The judge said that “both the familiarity and the wording, and the fact that Ms Phillips places a kiss after her name, indicate a relationship of affection and friendship which goes beyond the parameters of a merely professional relationship”.

On Twitter, Phillips complained that it was “another example of where being an MP and a human is unacceptable”. I disagree. It is possible to be friendly while acting in a professional capacity without a few xxx’s.

Including a kiss changes the relationship from professional to something unknown. The recipient of the email might find it odd and they might feel uncomfortable about whether they need to return the kiss or not. It might seem like a frivolous thing to concern yourself with, but careers are all about perception. Plus sending a kiss to someone more junior, or indeed someone more senior, could be interpreted in a way you did not mean at all.
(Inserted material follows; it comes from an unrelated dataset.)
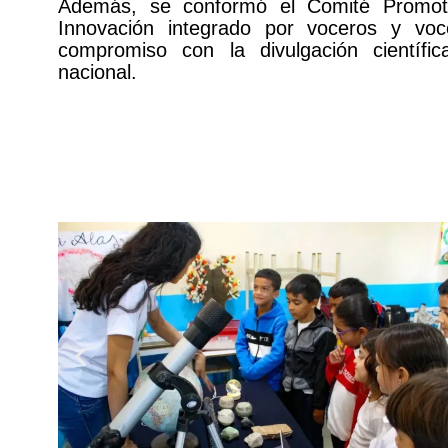
Además, se conformó el Comité Promoto
Innovación integrado por voceros y voc
compromiso con la divulgación científic
nacional.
You do not want to risk a reprimand at work or having to sit through a meeting with HR because you are over-friendly online.

And think about it – have you ever seen a straight man send a digital kiss in a professional email? I doubt it, and you would probably find it weird if they did. How we express ourselves in all forms of professional communications has an effect long term. Language moves on and evolves, but xxx’s are still too over-familiar for a work environment.

To sum up, the only KISS you should include in your work emails is the age-old rule: Keep It Short and Simple. Keep the x’s for your Mammy and your significant other, for the sake of your career.